À luz das regras ortográficas que vigoram ainda neste momento em Portugal, ou seja, as do Acordo Ortográfico de 1945, se as palavras que formam um composto são dois substantivos, tende-se a empregar hífen para as ligar: comboio-fantasma e cirurgião-dentista.
Digo «tende-se», porque considero que o texto de 1945 não define claramente os critérios para a atribuição de hífen; ora vejamos (sublinhados meus):
«Emprega-se o hífen nos compostos em que entram, foneticamente distintos (e, portanto, com acentos gráficos, se os têm à parte), dois ou mais substantivos, ligados ou não por preposição ou outro elemento, um substantivo e um adjectivo, um adjectivo e um substantivo, dois adjectivos ou um adjectivo e um substantivo com valor adjectivo, uma forma verbal e um substantivo, duas formas verbais, ou ainda outras combinações de palavras, e em que o conjunto dos elementos, mantida a noção da composição, forma um sentido único ou uma aderência de sentidos.»
Quanto a mim, a passagem «... forma sentido único ou uma aderência de sentidos» é vaga, porque diz que um composto tanto terá um «sentido único» como um sentido que parece ser a «aderência» ou coalescência de outros.
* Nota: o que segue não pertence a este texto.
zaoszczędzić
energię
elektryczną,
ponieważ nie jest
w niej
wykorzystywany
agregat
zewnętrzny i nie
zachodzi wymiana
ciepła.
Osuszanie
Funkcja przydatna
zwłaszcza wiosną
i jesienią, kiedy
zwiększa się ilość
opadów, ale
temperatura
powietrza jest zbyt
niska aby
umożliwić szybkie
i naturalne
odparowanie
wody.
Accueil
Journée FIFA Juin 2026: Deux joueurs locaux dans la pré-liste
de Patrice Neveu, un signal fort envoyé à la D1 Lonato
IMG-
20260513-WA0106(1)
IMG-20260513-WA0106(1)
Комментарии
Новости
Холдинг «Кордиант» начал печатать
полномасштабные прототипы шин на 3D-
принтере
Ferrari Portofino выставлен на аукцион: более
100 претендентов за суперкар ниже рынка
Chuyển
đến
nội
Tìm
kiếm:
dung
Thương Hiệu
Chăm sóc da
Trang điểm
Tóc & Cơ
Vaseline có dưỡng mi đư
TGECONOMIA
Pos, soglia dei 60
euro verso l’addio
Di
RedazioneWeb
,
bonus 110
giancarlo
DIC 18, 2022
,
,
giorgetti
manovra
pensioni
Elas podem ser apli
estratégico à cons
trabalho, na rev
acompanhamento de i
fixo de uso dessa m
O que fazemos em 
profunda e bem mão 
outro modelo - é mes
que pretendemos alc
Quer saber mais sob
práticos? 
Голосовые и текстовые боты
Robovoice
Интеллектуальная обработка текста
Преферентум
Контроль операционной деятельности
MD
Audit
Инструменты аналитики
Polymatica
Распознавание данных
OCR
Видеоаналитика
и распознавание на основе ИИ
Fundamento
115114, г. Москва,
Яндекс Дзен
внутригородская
Se a um composto pode também estar associada a modulação dos significados originais de duas palavras que formavam uma expressão composicionalmente analisável, então como definir a fronteira entre um composto que tem uma «aderência de sentidos» (ex., cor-de-rosa) e uma expressão cujo significado é ainda composicional (ex., «cor de areia»)? A minha resposta é: muito dificilmente, por falta de critérios objectivos.
Deste modo se compreende que não haja claro consenso quanto à representação gráfica de um composto, como se constata na resposta em causa.
Quanto à noção de "simultaneidade", creio que o consulente está a referir-se a compostos que coordenam as propriedades de dois substantivos, como se verifica em cirurgião-dentista, estudante-trabalhador e sócio-gerente. Nestes compostos coordenados, a flexão de plural afecta ambos os constituintes: cirurgiões-dentistas, estudantes-trabalhadores e sócios-gerentes (sobre diferenças de comportamento na formação do plural entre compostos como comboio-fantasma e compostos como estudante-trabalhador, ler resposta intitulada Criança-soldado, crianças-soldados).
Por outro lado, se os compostos integram um substantivo (N) e um adjectivo (Adj), a hifenização revela-se assistemática, porque depende da lexicalização da expressão N + Adj, isto é, do seu emprego como unidade lexical com um significado próprio, não confundível com os das palavras constituintes (ver Margarita Correia e Lúcia San Payo de Lemos, Inovação Lexical em Português, Lisboa, Colibri, 2005, pág. 42).
Repetindo um pouco o que já disse sobre os critérios gerais de aplicação do hífen, não é claro quando um composto N + Adj se lexicaliza: caixa-forte tem hífen, caixa negra («caixa num avião que faz o registo magnético das mensagens enviadas e recebidas durante voo») não tem. Assim, em muitos casos, o emprego do hífen acaba por depender da tradição lexicográfica ou do arbítrio de cada dicionarista.
Deste modo, é verdade que gerente é ambíguo quanto à sua classe morfológica (pode ser adjectivo e substantivo), mas, mesmo que se trate de adjectivo em sócio-gerente, há muito que o hífen se fixou neste composto. É o que nos explica F. V. P. da Fonseca: «Sócio-gerente, capitão-tenente e administrador-delegado são grafados com hífen no Vocabulário da Língua Portuguesa, do prof. Francisco Rebelo Gonçalves.»